|
From: Matt W. <MW...@XI...> - 2013-06-11 23:52:54
|
For comparison, it only takes about 15 minutes to export just the reduced number of columns for the 56M rows to a file and then another 15 minutes to import that into a new, distributed table. Matt From: Matt Warner Sent: Tuesday, June 11, 2013 4:12 PM To: Pos...@li... Subject: Problem With Memory Handling When Creating Table Subset I'm using the pre-release version of XC and noticed that with very large tables the coordinator is consuming a huge amount of memory. Specifically: * I have a table distributed by hash across 8 nodes. The initial load had no issues (using 'copy table from file' syntax). * The table has 56M total records in it. What's failing is the statement below, which selects a subset of the columns in the original table and creates a new distributed table. Note that I'm using the same hash key that was used to originally distribute the data. That is, the data isn't really being redistributed, but (conceptually) just copied within the node to a different table with fewer columns: create table accn_proc_reduced distribute by hash(fk_accn_id) to node (node1, node2, node3, node4, node5, node6, node7,node8) as select pk_accn_proc_seq_id,fk_proc_id,fk_fac_id,fk_accn_id,fk_subm_file_seq_id,fk_sta_id,exp_prc,bil_prc,gross_prc,due_amt,due_amt_with_bulk,exp_due_amt,exp_due_amt_without_bulk,fk_bill_fac_id from accn_proc; Version of XC: psql (PGXC 1.1devel, based on PG 9.2beta2) When I say that the coordinator is consuming a huge amount of RAM, I mean that a system running these 8 nodes, the GTM, and the coordinator has 64GB RAM, and that the coordinator's consumption keeps growing until the system runs out of RAM+swap space and finally generates an "ERROR: out of memory" message, and then dumps a core file.

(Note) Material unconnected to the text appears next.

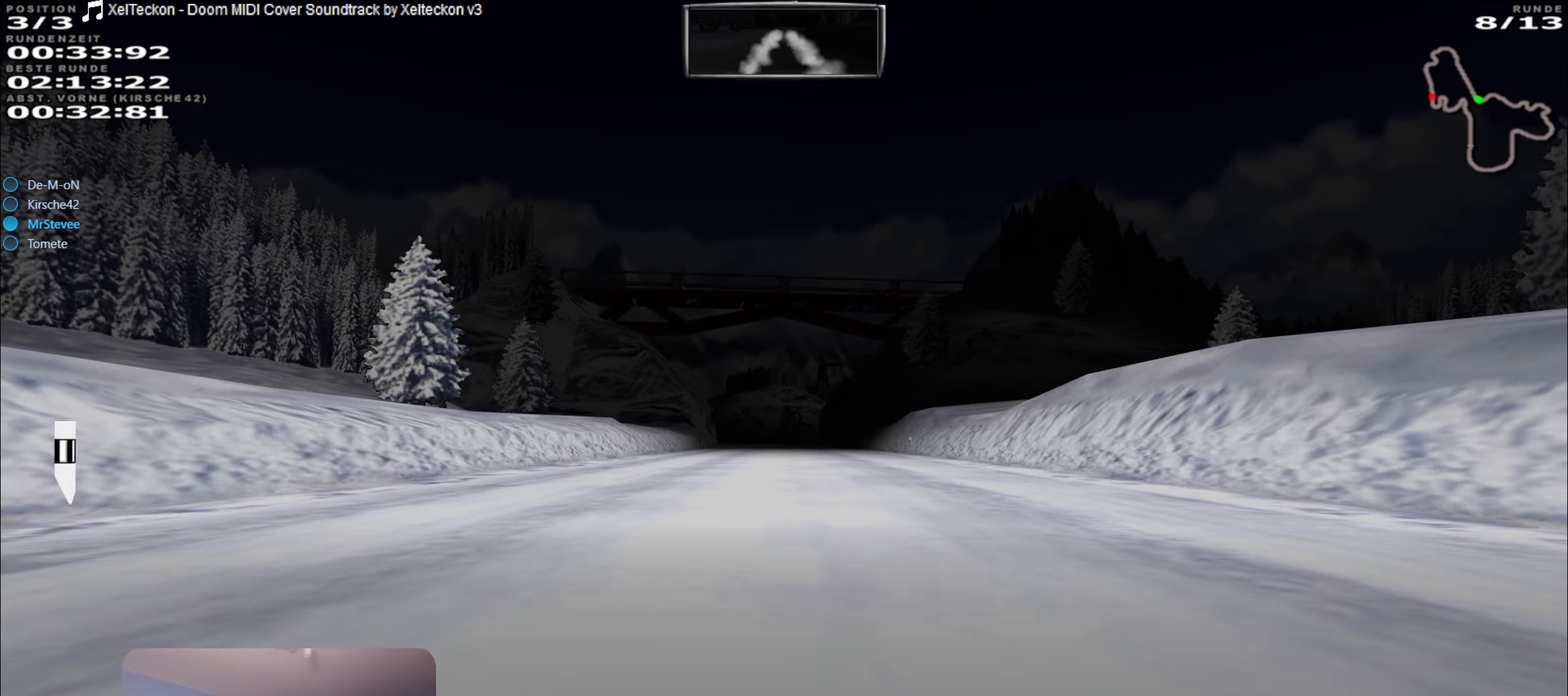
{"buttons": ["R2"], "left_stick": "center", "right_stick": "center", "events": []}
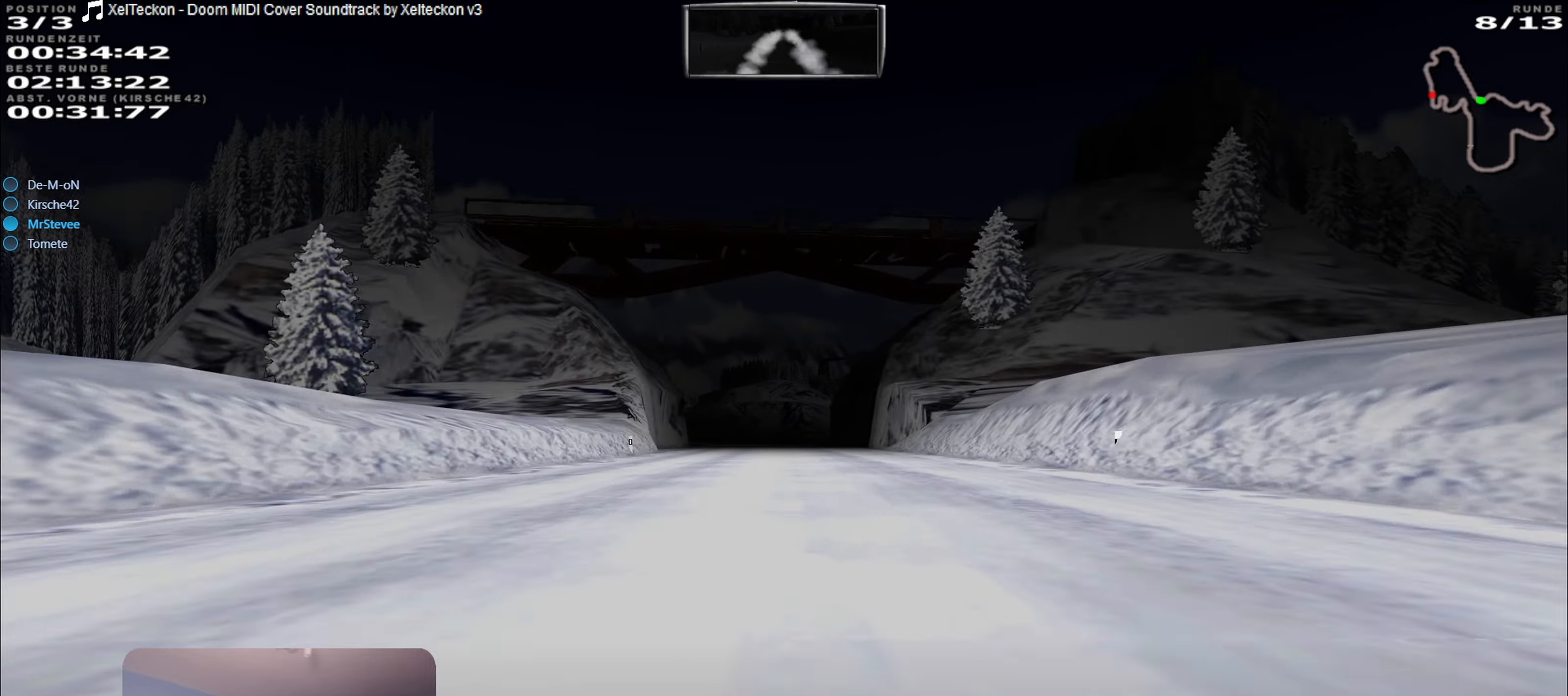
{"buttons": ["R2"], "left_stick": "center", "right_stick": "center", "events": []}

The process of running the system out of RAM while trying to create this new table takes about 6 hours, much longer than the initial load of the data. The only changes to the default postgresql.conf file are to set shared_buffers=1GB and effective_cache_size=1GB (8 nodes, 64GB RAM + swap in the system). Assuming this is not expected behavior, what debug data can I provide to troubleshoot? Matt |